According to the Boston Globe of 11-19-07, “Apparently, things are not much better among college students. In 2005, almost 40 percent of college freshmen (and 35 percent of seniors) read nothing at all for pleasure, and 26 percent (28 percent of seniors) read less than one hour per week. Even among college graduates, prose-reading proficiency declined from 40 percent in 1992 to 31 percent in 2003.”

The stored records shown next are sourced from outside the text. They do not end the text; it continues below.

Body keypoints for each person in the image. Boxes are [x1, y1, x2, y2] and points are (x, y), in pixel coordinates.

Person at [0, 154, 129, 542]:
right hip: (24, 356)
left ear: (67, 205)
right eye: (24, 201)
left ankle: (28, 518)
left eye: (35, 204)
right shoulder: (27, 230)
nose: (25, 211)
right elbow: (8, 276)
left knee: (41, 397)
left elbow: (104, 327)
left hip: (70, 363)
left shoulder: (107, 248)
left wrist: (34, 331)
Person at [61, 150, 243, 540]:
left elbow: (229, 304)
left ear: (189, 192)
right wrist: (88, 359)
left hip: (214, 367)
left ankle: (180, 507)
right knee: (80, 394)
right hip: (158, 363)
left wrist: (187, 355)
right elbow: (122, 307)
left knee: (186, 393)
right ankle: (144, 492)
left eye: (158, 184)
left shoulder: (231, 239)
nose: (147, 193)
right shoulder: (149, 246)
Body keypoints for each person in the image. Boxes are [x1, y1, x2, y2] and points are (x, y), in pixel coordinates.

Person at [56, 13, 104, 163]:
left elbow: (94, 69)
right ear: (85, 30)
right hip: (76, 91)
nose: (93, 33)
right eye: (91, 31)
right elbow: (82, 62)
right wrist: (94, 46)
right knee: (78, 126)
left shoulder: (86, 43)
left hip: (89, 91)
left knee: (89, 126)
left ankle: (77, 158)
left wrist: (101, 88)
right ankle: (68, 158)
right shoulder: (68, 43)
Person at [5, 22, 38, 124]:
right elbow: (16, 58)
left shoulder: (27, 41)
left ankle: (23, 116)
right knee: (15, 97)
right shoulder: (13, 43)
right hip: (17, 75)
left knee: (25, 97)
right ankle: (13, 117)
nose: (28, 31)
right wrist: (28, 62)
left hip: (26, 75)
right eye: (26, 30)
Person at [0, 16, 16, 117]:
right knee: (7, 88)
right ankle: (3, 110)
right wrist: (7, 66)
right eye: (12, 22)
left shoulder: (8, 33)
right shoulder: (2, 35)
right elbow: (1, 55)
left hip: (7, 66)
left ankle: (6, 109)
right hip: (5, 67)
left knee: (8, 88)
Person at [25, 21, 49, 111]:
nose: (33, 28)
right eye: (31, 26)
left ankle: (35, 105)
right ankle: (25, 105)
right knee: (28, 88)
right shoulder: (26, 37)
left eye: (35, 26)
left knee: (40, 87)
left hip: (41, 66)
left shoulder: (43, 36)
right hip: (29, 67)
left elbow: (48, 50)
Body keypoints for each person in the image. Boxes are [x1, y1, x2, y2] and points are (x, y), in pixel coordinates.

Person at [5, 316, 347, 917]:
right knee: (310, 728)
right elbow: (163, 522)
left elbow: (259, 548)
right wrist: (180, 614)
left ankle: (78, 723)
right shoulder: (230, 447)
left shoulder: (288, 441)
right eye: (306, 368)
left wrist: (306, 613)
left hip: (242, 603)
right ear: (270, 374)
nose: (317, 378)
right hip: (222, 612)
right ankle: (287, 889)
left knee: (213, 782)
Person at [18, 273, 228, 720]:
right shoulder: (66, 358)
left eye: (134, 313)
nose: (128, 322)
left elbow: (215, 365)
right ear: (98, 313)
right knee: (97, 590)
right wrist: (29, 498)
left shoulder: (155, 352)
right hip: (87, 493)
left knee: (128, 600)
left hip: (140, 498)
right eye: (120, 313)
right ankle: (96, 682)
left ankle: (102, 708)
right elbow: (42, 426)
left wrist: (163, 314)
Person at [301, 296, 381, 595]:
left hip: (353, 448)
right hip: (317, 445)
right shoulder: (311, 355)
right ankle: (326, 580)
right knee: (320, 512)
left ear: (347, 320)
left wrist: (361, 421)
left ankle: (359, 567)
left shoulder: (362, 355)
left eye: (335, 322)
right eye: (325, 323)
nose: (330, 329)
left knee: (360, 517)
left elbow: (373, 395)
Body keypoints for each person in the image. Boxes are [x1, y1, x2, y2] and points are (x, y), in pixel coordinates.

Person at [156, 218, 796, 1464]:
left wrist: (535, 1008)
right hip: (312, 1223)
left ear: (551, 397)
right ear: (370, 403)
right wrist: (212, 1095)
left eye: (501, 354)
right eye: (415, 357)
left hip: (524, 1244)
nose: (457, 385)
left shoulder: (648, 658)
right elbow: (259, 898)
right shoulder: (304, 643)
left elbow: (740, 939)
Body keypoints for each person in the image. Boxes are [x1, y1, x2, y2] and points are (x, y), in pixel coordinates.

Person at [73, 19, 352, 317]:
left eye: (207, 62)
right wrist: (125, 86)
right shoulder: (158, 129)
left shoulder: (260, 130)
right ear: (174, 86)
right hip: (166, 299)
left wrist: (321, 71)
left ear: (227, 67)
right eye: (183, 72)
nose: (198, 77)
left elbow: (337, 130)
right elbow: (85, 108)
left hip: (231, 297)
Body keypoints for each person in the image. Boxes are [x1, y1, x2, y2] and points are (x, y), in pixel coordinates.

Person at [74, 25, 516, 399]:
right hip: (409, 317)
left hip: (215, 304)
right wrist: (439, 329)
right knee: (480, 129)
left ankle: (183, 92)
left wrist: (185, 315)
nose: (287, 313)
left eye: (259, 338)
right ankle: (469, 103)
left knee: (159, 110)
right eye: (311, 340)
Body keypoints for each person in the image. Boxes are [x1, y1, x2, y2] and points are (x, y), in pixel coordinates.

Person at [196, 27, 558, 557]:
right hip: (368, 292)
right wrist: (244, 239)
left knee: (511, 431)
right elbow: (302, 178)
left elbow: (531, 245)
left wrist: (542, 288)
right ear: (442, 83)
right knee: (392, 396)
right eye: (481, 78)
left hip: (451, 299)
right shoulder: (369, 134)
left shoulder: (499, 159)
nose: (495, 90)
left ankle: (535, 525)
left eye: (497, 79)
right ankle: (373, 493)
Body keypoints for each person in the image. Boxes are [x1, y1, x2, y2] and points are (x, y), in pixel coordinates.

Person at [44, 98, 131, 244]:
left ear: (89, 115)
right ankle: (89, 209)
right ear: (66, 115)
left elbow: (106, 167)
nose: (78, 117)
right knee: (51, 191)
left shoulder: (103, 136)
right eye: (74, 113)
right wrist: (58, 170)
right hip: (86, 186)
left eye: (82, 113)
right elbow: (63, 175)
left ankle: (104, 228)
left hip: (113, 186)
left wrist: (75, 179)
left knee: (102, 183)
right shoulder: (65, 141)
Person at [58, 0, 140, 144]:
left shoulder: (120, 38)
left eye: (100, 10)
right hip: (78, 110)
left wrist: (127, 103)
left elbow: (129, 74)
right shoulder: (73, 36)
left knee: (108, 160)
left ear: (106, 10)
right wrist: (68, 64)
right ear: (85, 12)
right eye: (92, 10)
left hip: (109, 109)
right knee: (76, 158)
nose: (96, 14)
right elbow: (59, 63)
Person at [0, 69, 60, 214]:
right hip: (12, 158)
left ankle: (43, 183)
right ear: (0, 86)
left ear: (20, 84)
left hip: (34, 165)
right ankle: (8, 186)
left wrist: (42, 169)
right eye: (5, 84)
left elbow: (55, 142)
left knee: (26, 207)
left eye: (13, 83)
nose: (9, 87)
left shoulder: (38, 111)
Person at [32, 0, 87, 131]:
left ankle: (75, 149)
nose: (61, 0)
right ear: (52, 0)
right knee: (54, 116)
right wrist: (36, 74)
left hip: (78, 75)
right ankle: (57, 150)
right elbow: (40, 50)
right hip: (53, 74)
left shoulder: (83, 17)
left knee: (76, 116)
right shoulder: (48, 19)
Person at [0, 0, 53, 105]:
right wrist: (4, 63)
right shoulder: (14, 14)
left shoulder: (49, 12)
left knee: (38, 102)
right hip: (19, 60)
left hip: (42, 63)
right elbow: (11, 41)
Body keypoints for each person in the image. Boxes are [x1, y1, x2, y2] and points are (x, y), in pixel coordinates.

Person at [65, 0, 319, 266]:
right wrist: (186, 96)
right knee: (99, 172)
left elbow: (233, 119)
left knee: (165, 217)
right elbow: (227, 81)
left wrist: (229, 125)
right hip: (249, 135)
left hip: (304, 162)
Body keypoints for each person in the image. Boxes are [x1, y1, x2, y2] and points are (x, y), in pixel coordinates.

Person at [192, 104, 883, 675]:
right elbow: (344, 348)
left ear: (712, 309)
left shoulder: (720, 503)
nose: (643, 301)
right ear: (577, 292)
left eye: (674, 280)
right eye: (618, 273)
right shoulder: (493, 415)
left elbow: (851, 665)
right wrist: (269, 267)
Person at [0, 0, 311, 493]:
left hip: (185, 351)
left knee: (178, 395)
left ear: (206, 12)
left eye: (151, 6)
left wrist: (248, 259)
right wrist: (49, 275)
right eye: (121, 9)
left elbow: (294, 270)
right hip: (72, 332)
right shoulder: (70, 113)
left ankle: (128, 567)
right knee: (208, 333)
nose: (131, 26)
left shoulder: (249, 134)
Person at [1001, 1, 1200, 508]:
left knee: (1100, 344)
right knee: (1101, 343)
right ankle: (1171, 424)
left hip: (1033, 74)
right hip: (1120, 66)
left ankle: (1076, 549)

Dana Gioia, in his Preface to the report, wrote:

For the first time in modern history, less than half of the adult population now reads literature, and these trends reflect a larger decline in other sorts of reading. … [L]iterary reading in America is not only declining rapidly among all groups, but the rate of decline has accelerated, especially among the young. … Advanced literacy is a specific intellectual skill and social habit that depends on a great many educational, cultural and economic factors.  As more Americans lose this capability, our nation becomes less informed, active and independent minded. These are not qualities that a free, innovative, or productive society can afford to lose.

But when it came to naming the cause of this literacy decline — the way children are taught to read in our schools — Gioia revealed his own ignorance. He wrote: “There is surely no single solution to the present dilemma, just as there is no single cause.” Had he read Charlotte Iserbyt’s book, or my books, The New Illiterates and NEA: Trojan Horse in American Education, he would have known the cause of our decline in reading. And apparently he never read Rudolf Flesch’s 1955 bestseller, Why Johnny Can’t Read.

Yet, homeschooling parents have shown how to solve the reading problem by teaching their own children to read with intensive, systematic phonics. In other words, we still know how to teach reading in America, in virtually the same manner in which it was done in the days of Noah Webster and his famous Blue Backed Speller. We were once the most literate nation on earth, and we can still become a leader in literacy if we can change the way reading is taught in American primary schools. But that means acknowledging that the dumbing-down of American children is deliberate and that it is a criminal act on the part of the education establishment. And since the whole dumbing-down process also makes our economy weaker and less competitive, it is also treason.

But what politician will stick his neck out and tell the truth about American public education? It is safer to be in favor of nameless “school reform” than to advocate a complete overhauling of the present system. And for those who are not inclined to wait for that overhauling to take place, homeschooling and private schooling are the only answers.